チャガ : そこまで行くまでの間に、サクラちゃんが仕留め切れるか?


「いっそ、どんどん埋めちゃいましょうか! 『振り回し』!」


 地面に杭を打つような気分で、ライオンの前脚で打ち付けるのさー! ぶっちゃけ、こうやって攻撃している間の毒のダメージの方が多いよねー! 減ってない訳じゃないけど、普通の攻撃でのHPの減り方が悪いもん!


「むぅ……もう毒任せでいきましょうかねー?」


 なんか負ける気がしなくなってきたし、萎縮が切れて大暴れしてくれた方が早い気がする! あ、でも毒の効果がそれまで続くかな? もう1個くらい、毒の実をぶつけとく?

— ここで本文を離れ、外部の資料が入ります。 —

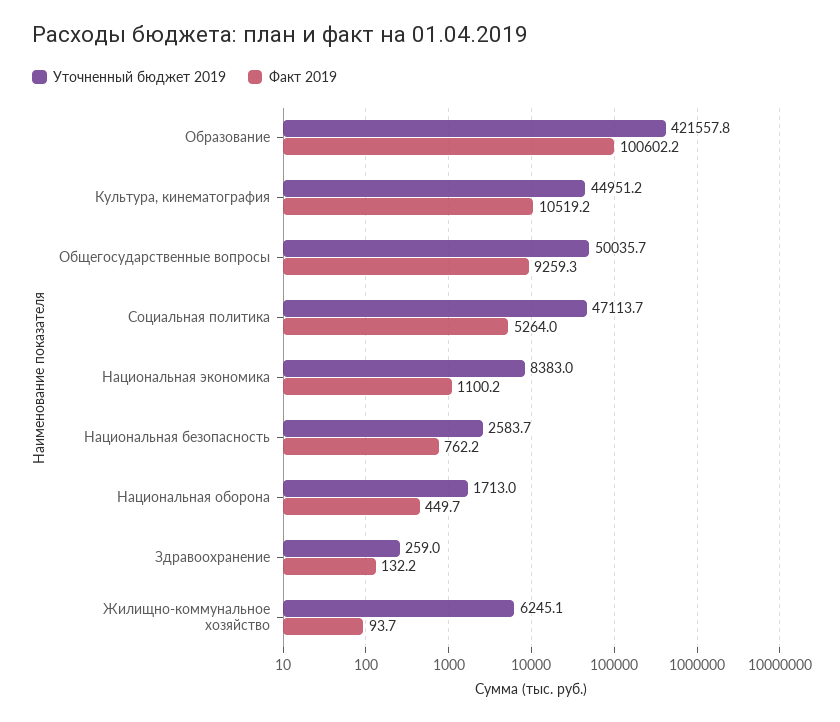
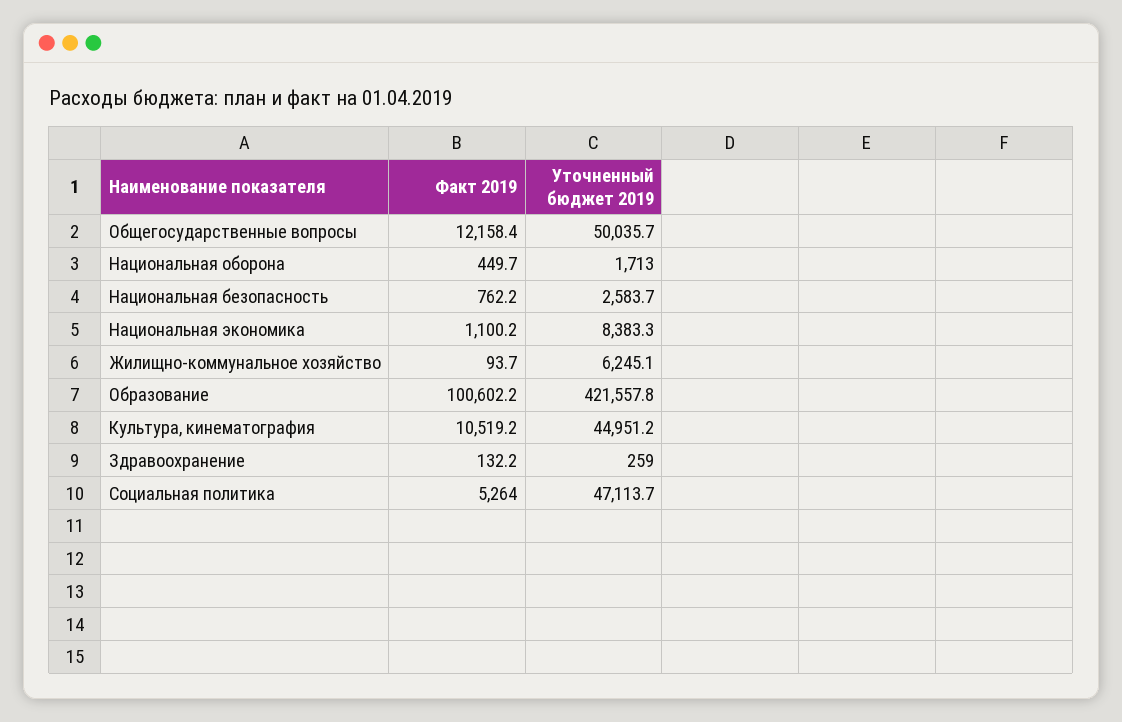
Факт 2019, Общегосударственные вопросы: 9259.3 -> 12158.4
Уточненный бюджет 2019, Национальная экономика: 8383 -> 8383.3

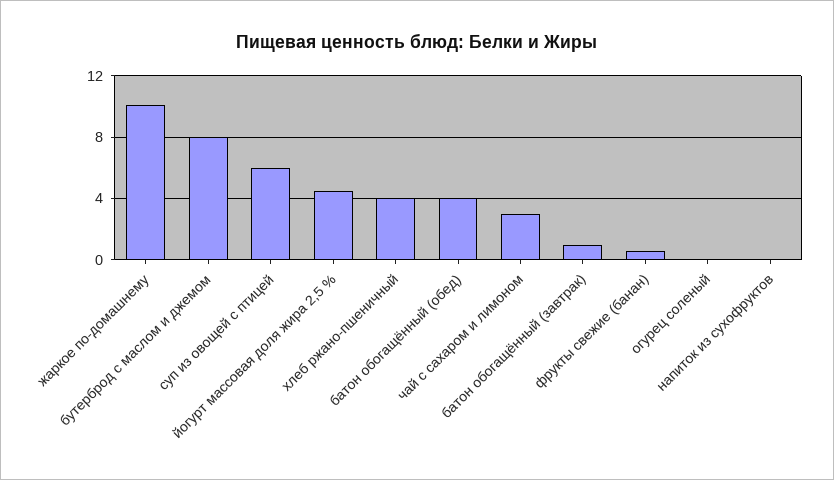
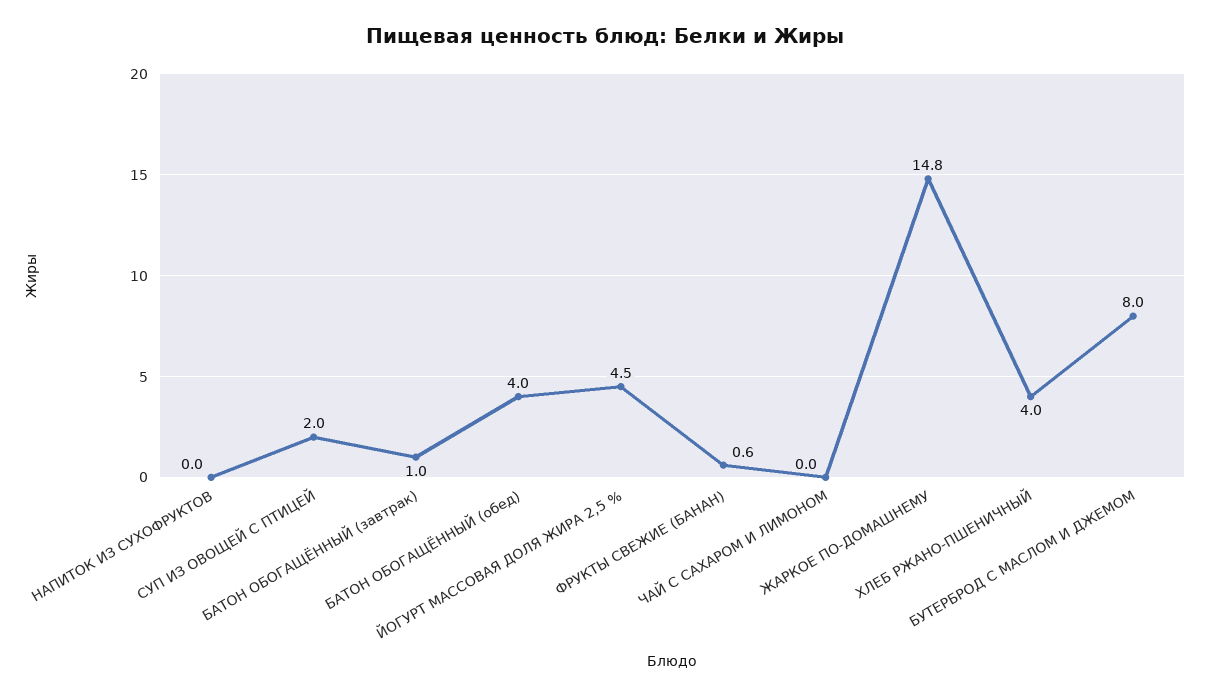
жаркое по-домашнему: 10 -> 14.8
суп из овощей с птицей: 6 -> 2
чай с сахаром и лимоном: 3 -> 0
огурец соленый: 0 -> none

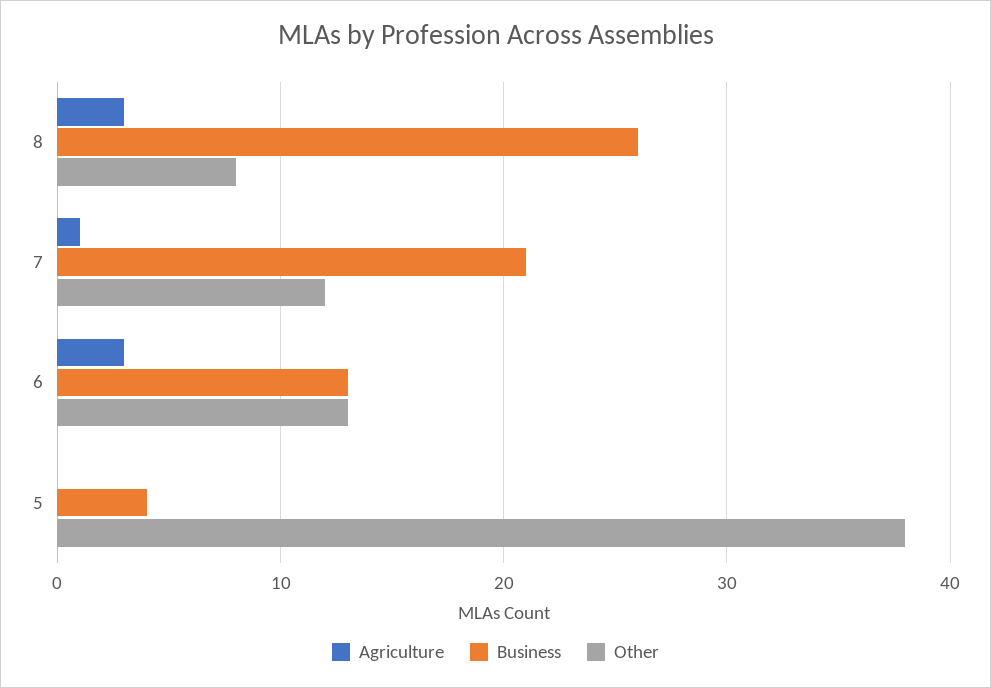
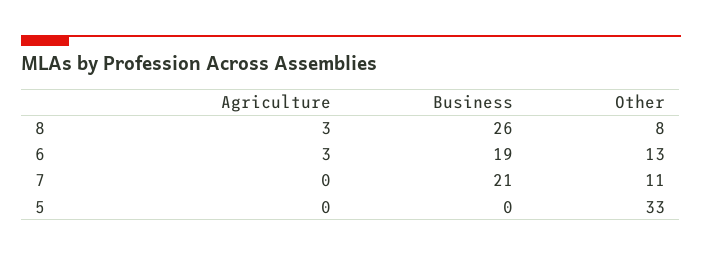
Agriculture, 7: 1 -> 0
Other, 7: 12 -> 11
Business, 6: 13 -> 19
Business, 5: 4 -> 0
Other, 5: 38 -> 33

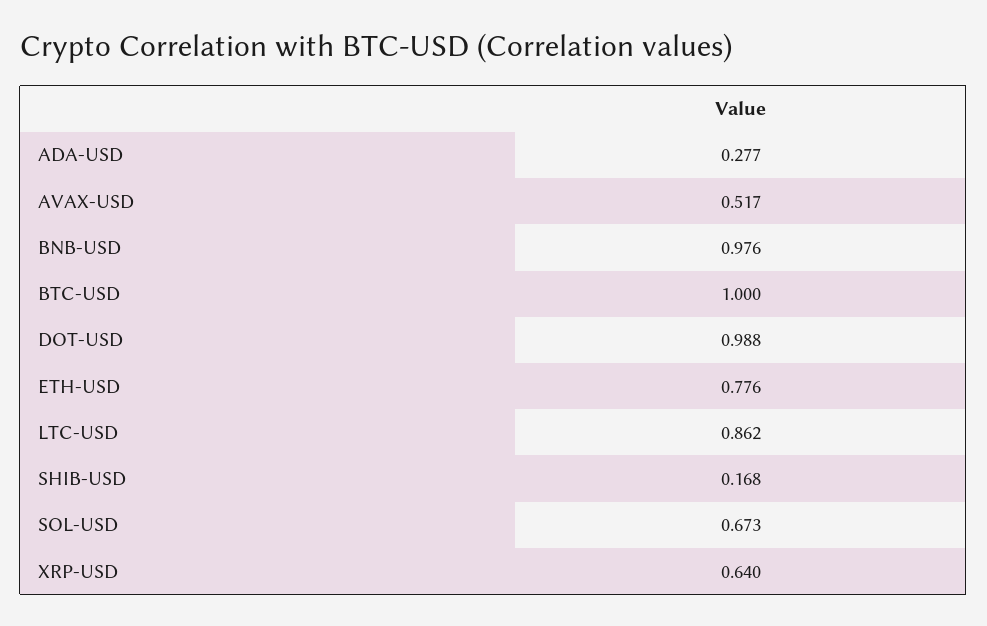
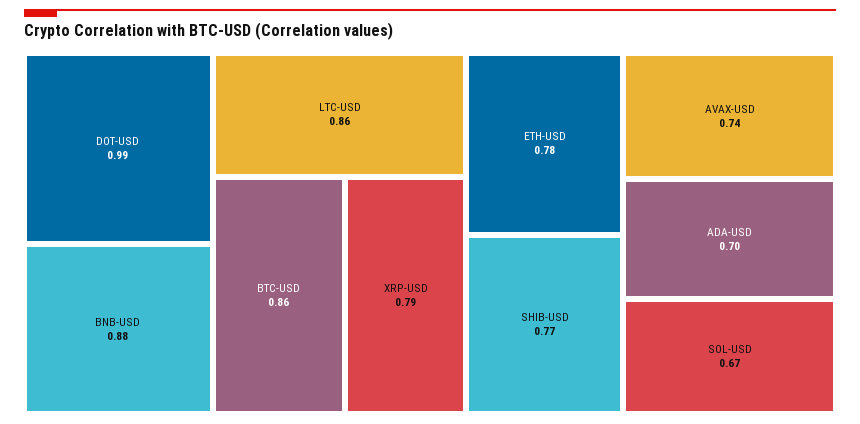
ADA-USD: 0.277 -> 0.7
AVAX-USD: 0.517 -> 0.74
BNB-USD: 0.976 -> 0.88
BTC-USD: 1 -> 0.86
SHIB-USD: 0.168 -> 0.77
XRP-USD: 0.64 -> 0.79

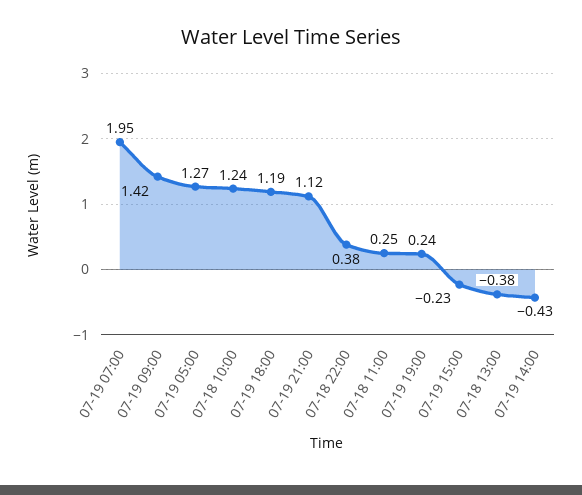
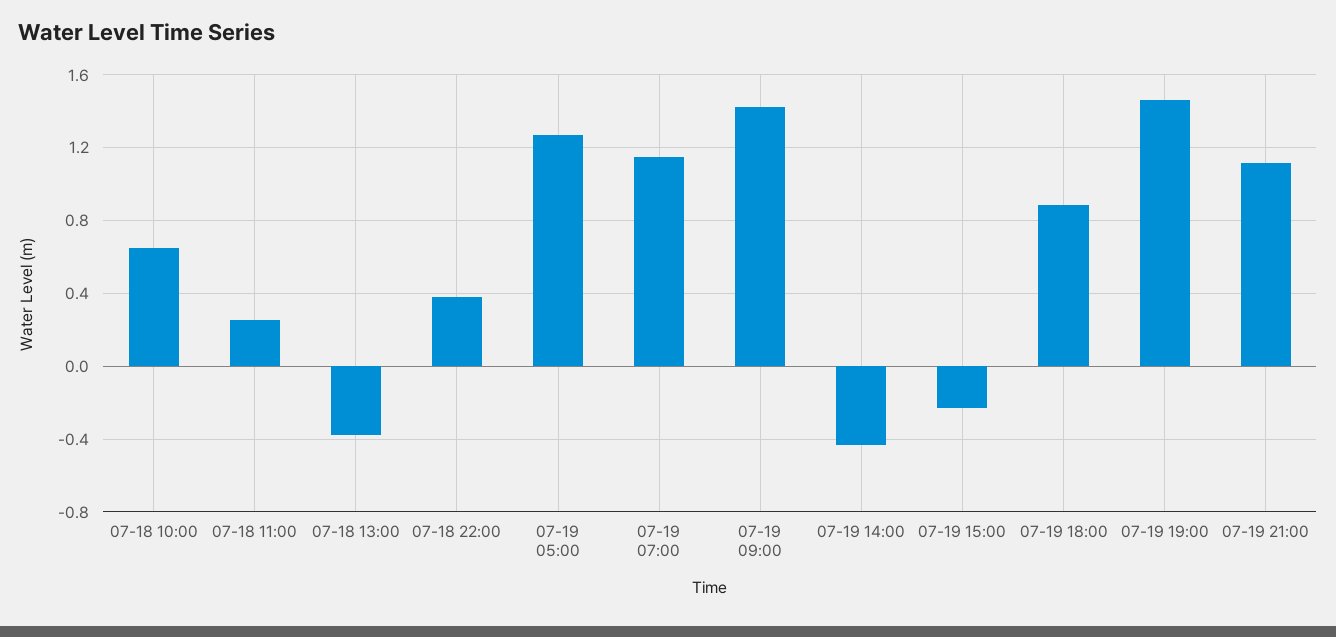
07-19 07:00: 1.95 -> 1.15
07-18 10:00: 1.24 -> 0.65
07-19 18:00: 1.19 -> 0.9
07-19 19:00: 0.24 -> 1.45

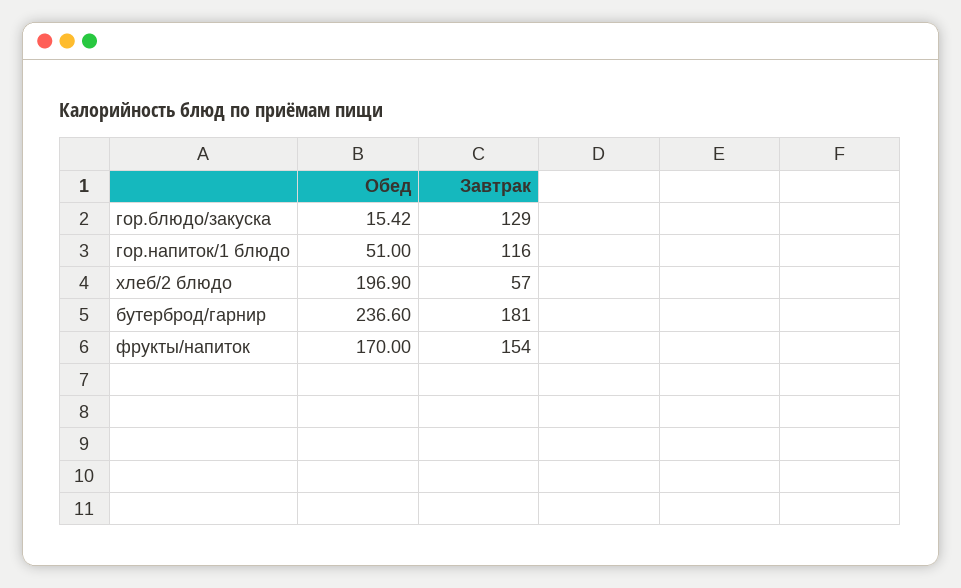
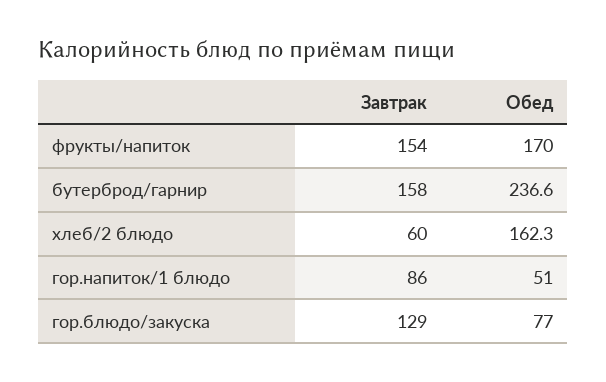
Обед, гор.блюдо/закуска: 15.42 -> 77
Завтрак, гор.напиток/1 блюдо: 116 -> 86
Обед, хлеб/2 блюдо: 196.9 -> 162.3
Завтрак, хлеб/2 блюдо: 57 -> 60
Завтрак, бутерброд/гарнир: 181 -> 158

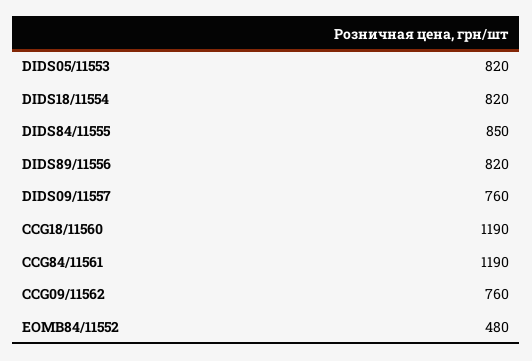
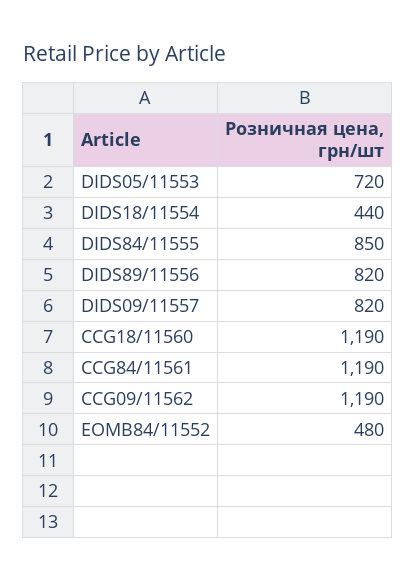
DIDS05/11553: 820 -> 720
DIDS18/11554: 820 -> 440
DIDS09/11557: 760 -> 820
CCG09/11562: 760 -> 1190

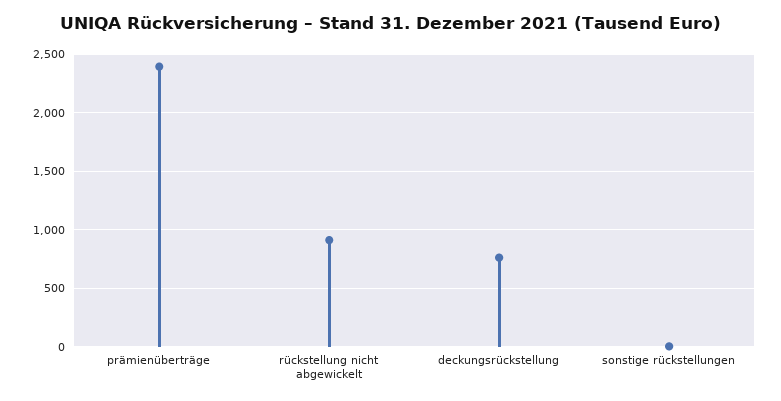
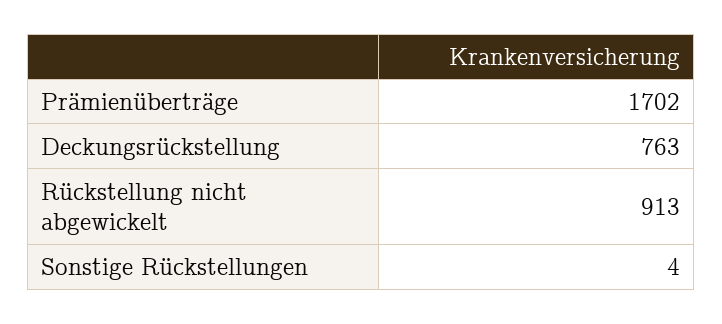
prämienüberträge: 2400 -> 1702

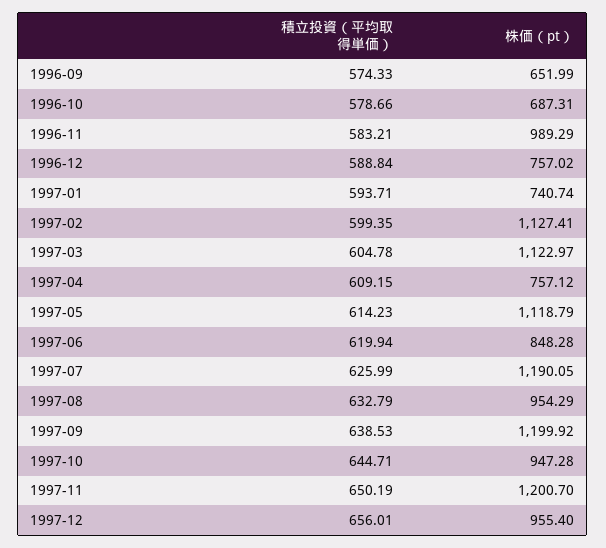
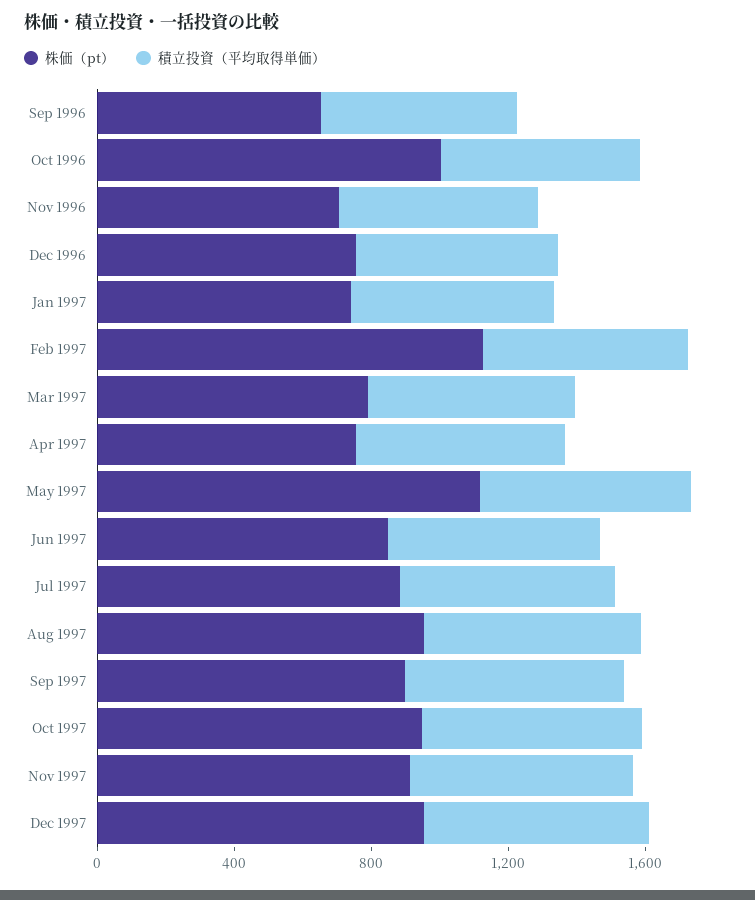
株価（pt）, 1996-10: 687.31 -> 1000
株価（pt）, 1996-11: 989.29 -> 700
株価（pt）, 1997-03: 1122.97 -> 800
株価（pt）, 1997-07: 1190.05 -> 900
株価（pt）, 1997-09: 1199.92 -> 900
株価（pt）, 1997-11: 1200.7 -> 900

「あ、萎縮が切れて暴れ出しましたねー! おー、どんどん毒のダメージ量が増えてます!」


 うふふ、暴れれば暴れる程に毒の効果は増すのです! そのまま地面に突き刺さったまま、毒で死んじゃってください!


<成熟体を撃破しました>

<進化ポイントを2獲得しました>


 あ、ちゃんと仕留められた! ふふーん、毒の実は便利なのですよ!


金金金 : えげつないな、オフライン版の毒の効果……。

ミナト : あはは、まぁ動けば動くほどに凶悪になるからねー。流石に凶悪過ぎるから、その辺の要素はオンライン版じゃ抑えられてるけどさ。

富岳 : まぁここはオフライン版の配信だし、サクラちゃんの好きなように盛大に使うといい。


「あはは、それはそうですよねー! 知恵が弱点で、攻撃が通りにくい敵には毒を有効活用していきましょう!」


 昨日の配信中に結構な数の毒の実は補充出来たし、無駄遣いはしないようにしなきゃいけないけど、使う時はどんどん使っていこー!